##### Texte source

Julien Menez, Directeur RSE chez Sacem

    Julien Menez

    Julien Menez est membre de L’ADN Le Shift, le collectif du média L'ADN, son prolongement humain.

    Si vous deviez raconter votre parcours en quelques lignes… quel fil rouge relie vos différentes vies professionnelles et personnelles ?

    J.M. : Le fil serait plutôt multicolore ! Un début de carrière à Paris sur des sujets de création de sites internet chez Fullsix (désormais groupe BETC) début des années 2000 qui s'est poursuivi au Brésil et en Argentine dans la coordination internationale des achats chez PSA Peugeot Citroën, puis en agence, à mon compte ou chez Hopscotch à Paris et de nouveau au Brésil (sur l'événementiel de la coupe du monde de football 2014 pour le partenaire officiel Sony Corporation Japon), et Havas entre 2016 et 2019. Les 7 dernières années, j'ai basculé "chez l'annonceur" en rejoignant le PMU puis la Sacem depuis 2023 en tant que directeur de l'engagement. Cette "couleur RSE" s'est invitée dans mon parcours à partir de 2016 lorsque je suis arrivé chez Havas où j'ai investi ces sujets pour différents clients. Elle ne m'a plus quitté.

##########
##### Données brutes

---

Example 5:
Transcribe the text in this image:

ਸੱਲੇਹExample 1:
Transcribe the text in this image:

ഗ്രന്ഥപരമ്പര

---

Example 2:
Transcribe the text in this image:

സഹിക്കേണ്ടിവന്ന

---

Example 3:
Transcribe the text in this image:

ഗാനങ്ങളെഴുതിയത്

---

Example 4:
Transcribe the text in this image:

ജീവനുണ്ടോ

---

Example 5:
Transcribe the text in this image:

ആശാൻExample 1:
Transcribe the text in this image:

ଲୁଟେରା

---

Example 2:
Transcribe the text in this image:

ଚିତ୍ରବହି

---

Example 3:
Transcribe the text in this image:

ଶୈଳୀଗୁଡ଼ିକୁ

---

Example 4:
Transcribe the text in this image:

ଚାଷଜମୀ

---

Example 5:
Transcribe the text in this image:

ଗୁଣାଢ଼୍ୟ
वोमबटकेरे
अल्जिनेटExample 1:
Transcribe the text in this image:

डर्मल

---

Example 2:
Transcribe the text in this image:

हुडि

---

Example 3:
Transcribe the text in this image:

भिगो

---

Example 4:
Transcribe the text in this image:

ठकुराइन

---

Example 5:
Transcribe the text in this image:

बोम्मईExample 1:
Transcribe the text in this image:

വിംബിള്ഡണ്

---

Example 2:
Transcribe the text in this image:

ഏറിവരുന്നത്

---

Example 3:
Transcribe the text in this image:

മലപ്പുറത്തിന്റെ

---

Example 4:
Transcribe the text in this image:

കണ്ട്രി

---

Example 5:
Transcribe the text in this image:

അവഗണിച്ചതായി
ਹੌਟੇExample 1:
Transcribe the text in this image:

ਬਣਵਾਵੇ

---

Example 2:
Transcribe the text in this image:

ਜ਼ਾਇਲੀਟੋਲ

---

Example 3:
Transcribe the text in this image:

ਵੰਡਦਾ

##########

D'après le texte sur Julien Menez, depuis quelle année est-il à la Sacem, et à quel poste ?

Depuis 2023, en tant que directeur de l'engagement.